Not only does TiDB solve all our problems, it also brings added bonuses we didn't expect:
- Community support. TiDB has an active developer and user community. With their kind support and comprehensive documentation, we built our platform within a single quarter.
- Convenient ecosystem tools. TiDB's ecosystem tools save a lot of time and effort in deployment and maintenance:
- TiUP, a package manager for TiDB and other tools. It allows you to spin up a cluster in a few minutes and install any component with a single line of commands.
- TiDB Dashboard, a built-in web UI that allows you to graphically monitor and diagnose your TiDB cluster.
- BR, a tool for distributed backup and recovery.
- Cross-data-center disaster recovery. In our practice, TiDB performs excellently when deployed across data centers. The latency is minimal. We can easily deploy TiDB in three data centers across two cities for disaster tolerance.
- Data encryption at rest and in flight. TiDB supports both encryption at rest (transparent data encryption) and encryption in flight (Transport Layer Security). Applying these features can greatly simplify application logic.
- HTAP triples performance. Some of our core applications have Hybrid Transactional and Analytical Processing (HTAP) workloads. After we enabled TiDB's HTAP feature, our overall analytical performance increased by more than three times:
|Metrics||Before HTAP||After HTAP|
|Spark job duration||35 min||8 min|
|P99th latency||300~400 ms||~100 ms|
|CPU utilization||TiKV: 100%||TiFlash: 30%|
|IO utilization||TiKV: 80%||TiFlash: 30%~50%|
In the 10 months since we started using TiDB, it's grown to encompass more than 20 clusters and more than 100 TiKV nodes, covering various industries from e-commerce to supply chain to big data.

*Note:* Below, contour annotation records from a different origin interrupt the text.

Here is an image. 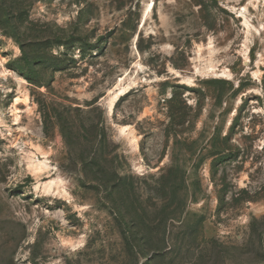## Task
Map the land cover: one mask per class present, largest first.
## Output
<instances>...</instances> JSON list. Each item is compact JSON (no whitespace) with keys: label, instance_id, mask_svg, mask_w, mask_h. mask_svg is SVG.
Wrapping results in <instances>:
<instances>
[{"label":"rangeland","instance_id":"1","mask_svg":"<svg viewBox=\"0 0 264 264\" xmlns=\"http://www.w3.org/2000/svg\"><path fill=\"white\" fill-rule=\"evenodd\" d=\"M0 264H264V0H0Z\"/></svg>","mask_w":264,"mask_h":264},{"label":"bare ground","instance_id":"2","mask_svg":"<svg viewBox=\"0 0 264 264\" xmlns=\"http://www.w3.org/2000/svg\"><path fill=\"white\" fill-rule=\"evenodd\" d=\"M129 90H130V86L120 87L119 91L115 93V95L113 96L110 102V106H109L110 111H112L115 103L121 98V96L125 95ZM123 130L125 131L126 129L124 128Z\"/></svg>","mask_w":264,"mask_h":264}]
</instances>
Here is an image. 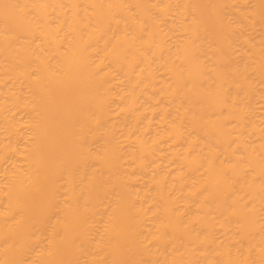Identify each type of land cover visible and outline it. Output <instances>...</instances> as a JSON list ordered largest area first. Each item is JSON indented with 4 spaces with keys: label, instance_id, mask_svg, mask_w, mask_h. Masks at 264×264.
<instances>
[{
    "label": "bare ground",
    "instance_id": "6f19581e",
    "mask_svg": "<svg viewBox=\"0 0 264 264\" xmlns=\"http://www.w3.org/2000/svg\"><path fill=\"white\" fill-rule=\"evenodd\" d=\"M0 264H264V0H0Z\"/></svg>",
    "mask_w": 264,
    "mask_h": 264
}]
</instances>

TiDB expanded rapidly within Xiaomi because many application teams were impressed with its scalability. When they encountered a storage bottleneck, it was easy to persuade them to migrate their applications to TiDB. The application scale doubled within just three months.
Migrating to TiDB wasn't smooth all the way through. We also met challenges:
- The upstream data had various problems, such as customized sharding, duplicate primary keys, triggers, and stored procedures. The application teams needed to refactor the app logic, so the migration was prolonged.

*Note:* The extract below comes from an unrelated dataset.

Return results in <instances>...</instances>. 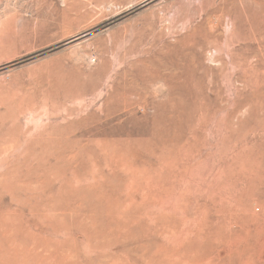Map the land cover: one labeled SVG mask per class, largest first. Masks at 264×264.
<instances>
[{"label": "rangeland", "instance_id": "1", "mask_svg": "<svg viewBox=\"0 0 264 264\" xmlns=\"http://www.w3.org/2000/svg\"><path fill=\"white\" fill-rule=\"evenodd\" d=\"M32 233L78 264H264V0H0V259Z\"/></svg>", "mask_w": 264, "mask_h": 264}, {"label": "bare ground", "instance_id": "2", "mask_svg": "<svg viewBox=\"0 0 264 264\" xmlns=\"http://www.w3.org/2000/svg\"><path fill=\"white\" fill-rule=\"evenodd\" d=\"M261 30V29H260ZM260 89V88H259ZM262 89V88H261ZM258 91V90H256ZM261 91V90H260ZM112 159V158H111ZM115 159V158H114ZM119 166V164H117ZM113 168V167H112ZM124 168V166L122 167ZM121 168V169H122ZM101 172V171H100ZM105 175V174H104ZM119 177V176H118ZM95 178V177H94ZM99 177H97L98 179ZM121 177H119L120 179ZM122 179V178H121ZM95 182V181H94ZM106 182V181H105ZM83 187V186H82ZM110 191V190H109ZM130 191V190H129ZM106 192V190H105ZM86 193V192H85ZM88 193V191H87ZM104 193V191H103ZM130 193V192H129ZM110 194V193H109ZM105 199V198H104ZM134 200V199H133ZM132 200V201H133ZM107 202V200H106ZM129 202V201H128ZM129 204V203H128ZM61 205V204H60ZM79 205V204H78ZM108 205V204H107ZM127 205V204H126ZM76 206V205H75ZM101 206V205H100ZM99 206V207H100ZM109 206V205H108ZM78 207V206H77ZM92 207V206H91ZM88 206V208H91ZM60 208V207H59ZM44 209V208H43ZM50 209V208H49ZM52 209V208H51ZM108 209V208H107ZM46 211V209H44ZM94 210V209H93ZM125 210V209H124ZM130 210V209H129ZM100 212H104L105 208H99ZM133 212V211H132ZM56 213V211H55ZM70 214H76V209L72 208L70 209L69 213ZM94 214V213H93ZM92 214V215H93ZM66 215V214H65ZM63 214H43L41 217L38 218V221L42 224L41 229L44 228H64L65 223L69 220L66 216ZM71 217V215H70ZM73 217V216H72ZM85 219V216H84ZM83 222V221H82ZM87 222V221H85ZM68 223V222H67ZM66 223V224H67ZM89 223V222H88ZM73 224V223H71ZM76 224V222H75ZM85 225V224H84ZM123 225V224H122ZM40 226V225H39ZM87 226V225H86ZM93 226V225H92ZM120 226V225H119ZM88 227V226H87ZM110 227V226H109ZM91 228V226L89 227ZM37 228H35L36 230ZM97 229V228H96ZM118 229V227H117ZM70 230V229H69ZM45 231V230H43ZM88 231V230H87ZM92 231V230H91ZM100 231V230H99ZM127 231V230H126ZM73 232V231H72ZM97 232V231H96ZM12 233V232H11ZM75 233V232H73ZM78 233V232H77ZM47 234V233H46ZM76 234V233H75ZM113 234V233H112ZM81 235V234H79ZM101 235V234H100ZM44 236V235H43ZM40 234L35 235V234H30L29 239L31 238V245L32 247L30 249H27L25 252L26 253V258L23 260V262L20 259H17L12 262H6L2 261L0 259V264H78L76 260L71 261L72 257H74V254L72 255L73 252V246L72 244H67V242L64 240H60L58 236L54 237H48L46 238L45 236L43 237ZM96 236V235H95ZM71 237V235H70ZM108 239V237L106 236ZM115 238V237H114ZM28 239V240H29ZM105 239V238H104ZM73 240V239H72ZM111 240V239H110ZM104 241V240H102ZM118 241V240H117ZM121 241V240H120ZM69 242V241H68ZM10 243V242H9ZM75 244V243H74ZM73 244V245H74ZM105 244V243H104ZM107 244V243H106ZM94 245V244H93ZM124 245V244H123ZM71 246V247H70ZM95 246V245H94ZM27 247V246H26ZM11 248V247H10ZM75 248V246H74ZM135 248V247H134ZM86 250V249H85ZM165 251V250H164ZM16 252V251H15ZM22 252V251H21ZM127 252V251H126ZM157 252V251H156ZM163 253V252H161ZM6 255V254H5ZM23 255V253L21 254ZM25 255V254H24ZM15 256V255H14ZM18 256V255H17ZM20 257V256H19ZM22 258V257H21ZM75 258V257H74ZM10 259V258H9ZM14 259V258H13ZM82 259V257H81ZM86 260V259H85ZM99 260V259H98ZM106 260V258H105ZM198 260V259H197ZM116 261V260H115ZM79 262V261H78ZM81 262V261H80ZM87 262V261H86ZM85 262V263H86ZM105 263V262H104ZM118 264V263H117ZM249 264V263H248Z\"/></svg>", "mask_w": 264, "mask_h": 264}]
</instances>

- Complex SQL statements led to suboptimal execution plans. Though TiDB supported SQL plan management to execute SQL bindings, it was still an effort to tune SQL performance.
- Due to nonstandard interfaces of our internal tools, we maintained our own forks of TiDB ecosystem tools. We plan to adapt our internal tools to integrate with TiDB.
- Hardware selection was confusing. In our benchmarking, a certain type of NVMe drive performed worse than an SSD, which was counterintuitive. We will dive deeper into hardware compatibility.
TiDB is also part of our hybrid cloud architecture. Hybrid cloud means combining private cloud and public cloud and providing a uniform environment for all applications. We plan to put at least 50% of our databases on the cloud.
The following figure shows our planned architecture, of which TiDB and its tools are an integral part:
Big thanks to the TiDB community for your strong support over the past year. Going forward, we will continue to grow with the community. We plan to:
- Migrate more of our mission-critical applications from MySQL to TiDB.
- Contribute more to TiDB projects and incubate multiple committers.
- Collaborate with PingCAP on building a hybrid cloud infrastructure.
- Use TiDB in multiple financial-grade applications.